Jumblatt reiterated that he was allied with the Syrian regime, but following the extension of pro-Syrian President Emile Lahoud’s term in 2004, “I said enough.”
“It was time for Lebanon to become an independent state,” he told the STL.
“Hariri and I had the same conviction on the necessity of Syria’s pullout from Lebanon based on the Taef,” he said.
Jumblatt told the Trial Chamber that he was among officials who sought to expand the opposition against Lahoud’s extension and the practices of the security system.
The opposition began to gather stream through meetings held by anti-Syria politicians at the Bristol Hotel in Beirut. “Several such meetings were held at my residence in Beirut,” said the lawmaker.
“There was no difference between the Lebanese and Syrian intelligence apparatuses because they had one leader – Syrian President Bashar Assad and his representative Lahoud,” he added.
Jumblatt said he was not surprised to be accused of being an Israeli agent and a “traitor” by pro-Syria politicians.

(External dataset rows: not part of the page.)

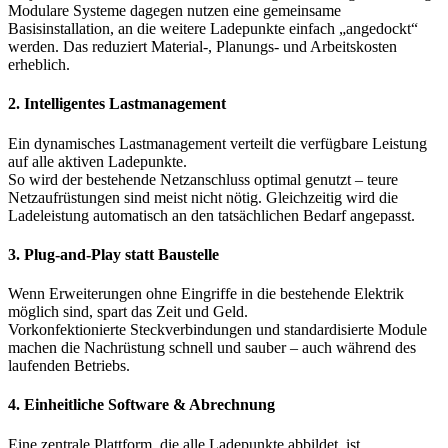
Modulare Systeme dagegen nutzen eine gemeinsame
Basisinstallation, an die weitere Ladepunkte einfach „angedockt“
werden. Das reduziert Material-, Planungs- und Arbeitskosten
erheblich.
2. Intelligentes Lastmanagement
Ein dynamisches Lastmanagement verteilt die verfügbare Leistung
auf alle aktiven Ladepunkte.
So wird der bestehende Netzanschluss optimal genutzt – teure
Netzaufrüstungen sind meist nicht nötig. Gleichzeitig wird die
Ladeleistung automatisch an den tatsächlichen Bedarf angepasst.
3. Plug-and-Play statt Baustelle
Wenn Erweiterungen ohne Eingriffe in die bestehende Elektrik
möglich sind, spart das Zeit und Geld.
Vorkonfektionierte Steckverbindungen und standardisierte Module
machen die Nachrüstung schnell und sauber – auch während des
laufenden Betriebs.
4. Einheitliche Software & Abrechnung
Eine zentrale Plattform, die alle Ladepunkte abbildet, ist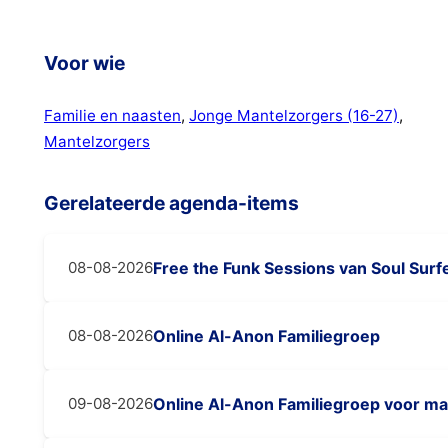
Voor wie
Familie en naasten
, 
Jonge Mantelzorgers (16-27)
, 
Mantelzorgers
Gerelateerde agenda-items
08-08-2026
Free the Funk Sessions van Soul Surf
08-08-2026
Online Al-Anon Familiegroep
09-08-2026
Online Al-Anon Familiegroep voor m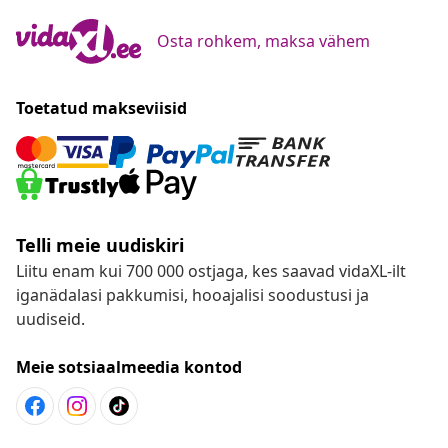
Osta rohkem, maksa vähem
Toetatud makseviisid
Telli meie uudiskiri
Liitu enam kui 700 000 ostjaga, kes saavad vidaXL-ilt
iganädalasi pakkumisi, hooajalisi soodustusi ja
uudiseid.
Meie sotsiaalmeedia kontod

The PSP chief described Assad as one of the “tyrants” ruling the Arab world.
After Hamadeh survived the assassination attempt, a former Syrian military officer, Hekmat al-Shehabi, called him and told him to be careful, said the MP.
Then Syrian Vice President Abdul Halim Khaddam visited Hamadeh and said he had also been the target of an assassination attempt plotted by Rifaat Assad.
“According to my political conclusion, he was indirectly referring to the Syrian regime,” the lawmaker said.
“Hamadeh’s assassination attempt was an interpretation of Assad’s threat to Hariri,” said Jumblatt. “It was the first clear message of … confrontation.”
On his first day of testimony, Jumblatt told the court based in The Hague that Hariri was sad and angry after Assad insisted in August 2004 that the ex-PM support a constitutional amendment to extend the presidency of Lahoud.
Assad threatened Hariri at the meeting they held in Damascus that he will destroy Lebanon if he rejects the extension, said Jumblatt.
“Assad showed hostility towards Rafik Hariri before he was elected president,” he added.
Several politicians who have testified at the STL before Jumblatt made revelations that Hariri had confined to them about Assad’s threat.
Five Hezbollah members have been charged with plotting Hariri’s Feb. 14, 2005 assassination in a massive explosion at the Beirut seafront but have not been arrested. Their trial in absentia began in January 2014 and is ongoing.
Hezbollah denies involvement in the murder and the group’s leader, Sayyed Hassan Nasrallah, has denounced the court as a conspiracy by his archenemies — the U.S. and Israel.